The Reserve Bank of India (RBI) has now joined battle by pitching the need to ‘keep inflation and inflationary expectations under check’ front and centre of its policy approach. Just over a month after the RBI’s Monetary Policy Committee (MPC) decided at a surprise ‘off-cycle’ meeting to raise interest rates for the first time in almost four years, the rate setting panel has followed up with a further 50 basis points increase in the policy repo rate. Simultaneously, the MPC has made it clear it no longer intends to ‘remain accommodative’. It will instead stay focused on the withdrawal of the pandemic-triggered accommodation as it races to tame retail inflation and anchor it within the 2%-6% target band. In acknowledgment of the herculean task it faces, the MPC now projects retail inflation to average 6.7% over the entire fiscal year ending in March — a full one percentage point increase from the 5.7% it forecast in April. Price gains are now expected to accelerate at a 7.5% pace in the April-June quarter, a sizeable 120 basis points faster than previously estimated, before printing at 7.4% in Q2, a sharp 160 basis points quicker than April’s projection of 5.8%. The headline CPI-based inflation is now seen stuck above the RBI’s upper tolerance limit in Q3 as well, at 6.2%, before easing to 5.8% in the fourth quarter. The MPC has listed a slew of factors clouding the inflation outlook: the war in Ukraine and the consequent elevated commodity prices, the heat wave stunting rabi crop output, high edible oil prices, crude prices that continue to pose a pass-through risk to domestic pump prices of fuels, increases in electricity tariffs, and, crucially, manufacturing and services firms flagging input and output price pressures.

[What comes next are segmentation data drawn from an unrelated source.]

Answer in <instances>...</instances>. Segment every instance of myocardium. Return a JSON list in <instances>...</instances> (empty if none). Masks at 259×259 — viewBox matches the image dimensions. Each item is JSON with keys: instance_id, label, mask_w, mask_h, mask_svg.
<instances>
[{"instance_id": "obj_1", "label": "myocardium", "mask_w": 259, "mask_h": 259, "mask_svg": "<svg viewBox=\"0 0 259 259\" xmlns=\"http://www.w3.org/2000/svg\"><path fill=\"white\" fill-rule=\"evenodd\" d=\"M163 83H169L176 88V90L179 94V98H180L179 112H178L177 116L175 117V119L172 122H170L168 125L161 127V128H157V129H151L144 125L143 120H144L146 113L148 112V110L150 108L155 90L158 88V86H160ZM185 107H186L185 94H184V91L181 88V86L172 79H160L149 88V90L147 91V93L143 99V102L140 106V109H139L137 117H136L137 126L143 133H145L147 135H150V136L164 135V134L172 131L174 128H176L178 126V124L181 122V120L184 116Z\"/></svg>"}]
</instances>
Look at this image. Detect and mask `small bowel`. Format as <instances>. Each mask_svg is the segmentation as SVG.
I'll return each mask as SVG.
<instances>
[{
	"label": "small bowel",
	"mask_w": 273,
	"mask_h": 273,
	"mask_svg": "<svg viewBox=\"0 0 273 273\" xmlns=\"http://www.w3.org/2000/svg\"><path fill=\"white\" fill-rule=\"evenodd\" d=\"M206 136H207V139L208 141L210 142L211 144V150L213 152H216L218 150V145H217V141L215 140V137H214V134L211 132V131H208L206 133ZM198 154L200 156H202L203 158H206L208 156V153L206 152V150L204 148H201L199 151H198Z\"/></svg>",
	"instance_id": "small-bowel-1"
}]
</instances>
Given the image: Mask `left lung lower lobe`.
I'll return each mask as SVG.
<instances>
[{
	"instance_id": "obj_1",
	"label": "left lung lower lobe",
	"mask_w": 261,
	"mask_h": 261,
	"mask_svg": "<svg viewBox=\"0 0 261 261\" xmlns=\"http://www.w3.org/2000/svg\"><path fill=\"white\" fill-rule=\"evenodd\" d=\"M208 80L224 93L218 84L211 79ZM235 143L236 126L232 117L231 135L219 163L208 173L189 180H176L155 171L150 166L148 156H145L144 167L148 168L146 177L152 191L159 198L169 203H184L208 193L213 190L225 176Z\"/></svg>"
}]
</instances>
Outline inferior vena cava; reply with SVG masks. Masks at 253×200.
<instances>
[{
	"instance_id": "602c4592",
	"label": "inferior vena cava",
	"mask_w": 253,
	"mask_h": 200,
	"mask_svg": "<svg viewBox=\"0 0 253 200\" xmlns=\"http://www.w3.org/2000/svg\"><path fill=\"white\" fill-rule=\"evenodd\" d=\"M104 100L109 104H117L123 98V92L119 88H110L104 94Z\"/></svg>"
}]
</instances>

That inflation looms large over every other aspect of the outlook for the economy worldwide is also evident from the MPC’s pointed reference to ‘growing stagflation concerns’ that are amplifying the volatility in global financial markets. While the RBI has made brave to retain its April forecast for GDP growth in the current fiscal at 7.2%, citing an ongoing recovery including in contact-intensive services and an expected boost to rural consumption from rain-spurred kharif sowing and output, a 37% ‘below normal’ start to the southwest monsoon serves as an early cautionary augury. And it is precisely the “headwinds from accelerating inflation” and the resultant ‘erosion of purchasing power of consumers’ that the World Bank cited on Tuesday when it cut its forecast for India’s GDP growth for this year by 50 basis points to 7.5%. The only silver lining is the RBI’s finding in a quick survey, post the May 21 excise duty cuts on petrol and diesel, that show urban households’ three-months-ahead inflation expectations have moderated by 190 basis points. Governor Shaktikanta Das has cited this finding to underline that States too could do their bit to soften inflationary pressures by further reducing their value-added taxes on fuels.